Mas como disse no início todo este imbróglio esta agora resolvido - ao fim de 6 dias às cabeçadas o grupo VW aceitou compensar à Prevent e terminar o bloqueio. Segundo fontes internas a Volkswagen aceitou pagar 13 milhões de euros (bastante menos que os 58 milhões exigidos inicialmente pela Prevent) e vai comprar componentes à Prevent por mais 6 anos, se cumprir os critérios de qualidade exigidos. Claro que ainda falta incluir os custos de ter a produção parada por 6 dias e da má publicidade que toda esta confusão gerou.
Esta informação é de fontes internas, ambas Prevent e VW decidiram não tornar públicos quaisquer detalhes do acordo conseguido.

Contudo não é apenas na Alemanha que a VW tem problemas com fornecedores - no Brasil a marca alemã também está em tribunal com fornecedores locais.

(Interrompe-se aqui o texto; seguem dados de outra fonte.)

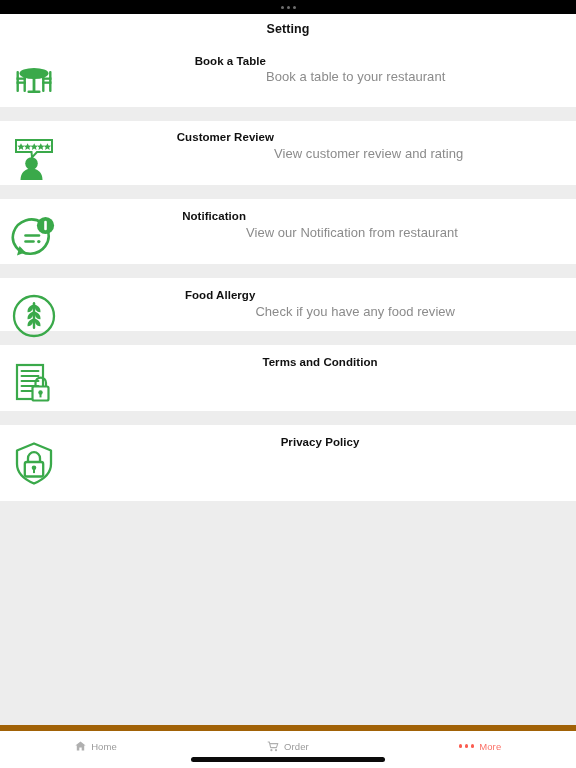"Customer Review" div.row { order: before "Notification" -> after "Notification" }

Acima de tudo este frente-a-frente trás ao de cima alguns pormenores interessantes. Primeiro é quase cómico e decididamente amador a forma como a VW se tenha deixado apanhar nesta situação, parece que ninguém aprendeu nada com a Takata - os construtores trabalham em "just in time" ou seja os componentes que precisam chegam diretamente na fabrica no dia em que são precisos sem qualquer armazenamento, algo que funciona muito bem mas pelos vistos só têm um fornecedor por componente que com a construção modular é usado em inúmeros modelos...e quando há problemas com esse fornecedor não há um fornecedor secundário que possa ajudar.
Segundo demonstrou como o grupo VW está a tentar pagar (em parte) as contas do dieselgate - apertar com os fornecedores. Tendo em conta a dimensão do grupo VW se este conseguir reduzir em 1% as despesas com fornecedores pode significar uma poupança de 1.5 biliões de euros (segundo Ferdinand Dudenhoeffer da universidade de Duisburg-Essen). Mas com margens cada vez mais apertadas e com os fornecedores a consolidarem-se de repente os fornecedores deixaram de ser peixe miúdo - como a Prevent ilustrou tão bem: a encomenda cancelada era apenas para uma das unidades da Prevent mas ao suspender as entregas das 2 unidades conseguiu encostar a VW à parede. 

A VW também não consegue apertar do lado dos trabalhadores porque em conjunto os representantes dos trabalhadores e o estado da Baixa Saxónia detêm maioria na supervisão do grupo.

Literalmente apertada entre a espada e a parede.